Most managed care organizations do not provide for eye care services to be delivered in the facility, and will require that the patient be managed by the primary care physician or sent out to a panel provider.
Managed care organizations often do not cover the cost of wheelchair transport, which usually costs about the same as our exam services. So, many times, it is just as sensible for them to utilize our services and pay privately. The cost is about the same.

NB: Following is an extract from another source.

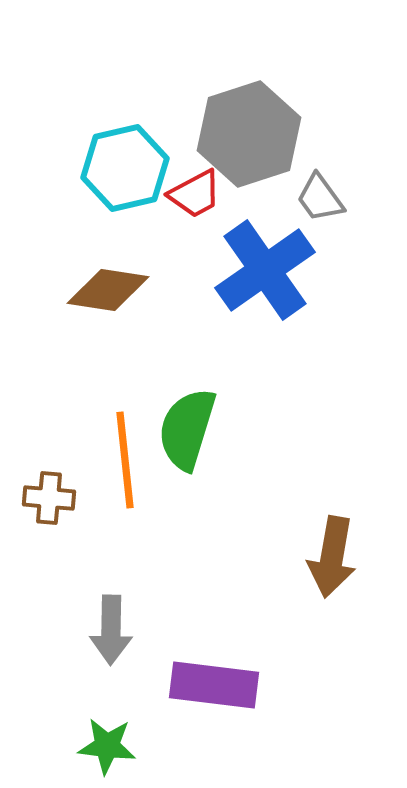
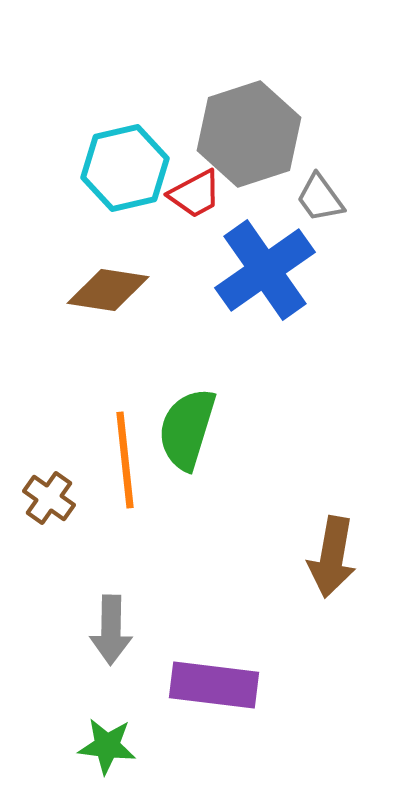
brown cross: rotated 30 degrees clockwise
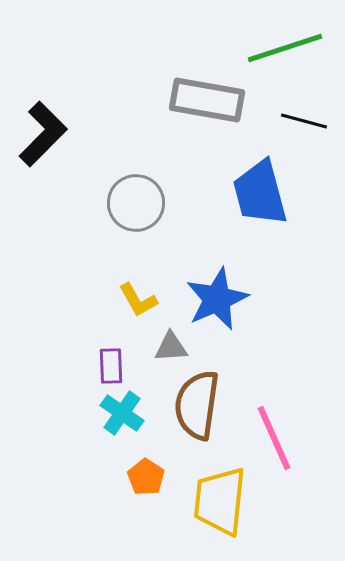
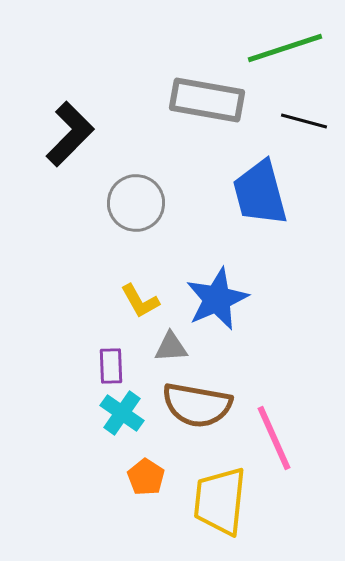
black L-shape: moved 27 px right
yellow L-shape: moved 2 px right, 1 px down
brown semicircle: rotated 88 degrees counterclockwise
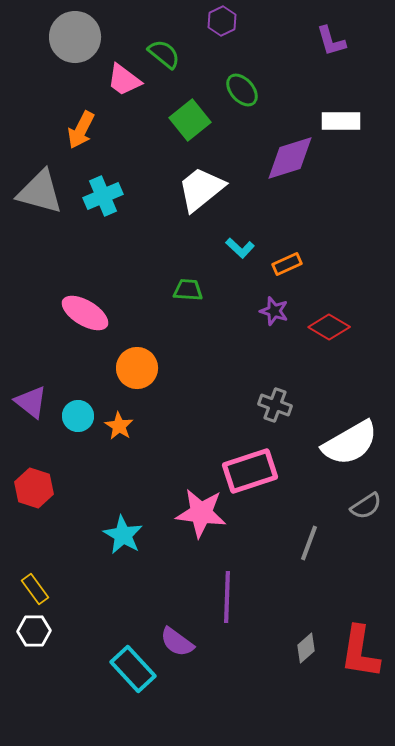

If a managed care plan does not provide eye care for the resident, or will not aid in arranging eye care for the resident who urgently needs care, we can provide that care and bill the facility, or accept payment from the resident or responsible party directly, or negotiate for other acceptable arrangements.
- We can order one pair of eyeglasses per year for Medicaid recipients. We will deliver the glasses on the next visitation, (4 weeks). Please call us if faster delivery is required. We can usually arrange this for an additional fee. Glasses are required to be dispensed by licensed personnel. If glasses are sent by mail, we will need to adjust them to fit the patient’s face at our next visiting rounds.
- Private pay eyeglasses candidates will have an cost estimate mailed to their responsible party. All private pay orders must be paid in advance. Delivery time often depends on how much delay there is in payment. Those who forward payment as soon as possible have the best chance of completing the order it time for delivery at the next visitation.
- Repairs: We can usually make minor repairs to broken frames. Please place all parts in a bag labeled with the resident’s name. Some private pay repairs may have a charge usually $10 to $20, depending on the difficulty. We will bill the patient’s financial guardian for most repairs.
- Facility orders: If the facility has agreed to pay for replacement eyeglasses for a resident, the cost will need to be paid in advance. The facility can be billed for any repairs it specially requests and authorizes.
- Unless otherwise requested, all eyeglasses will be engraved on the outside margin of the left lens with the resident’s last name. This will help to prevent loss and mixups.
- We suggest that each facility take a digital photograph of each resident upon admission, with eyeglasses on, to aid in future identification of missing eyeglasses.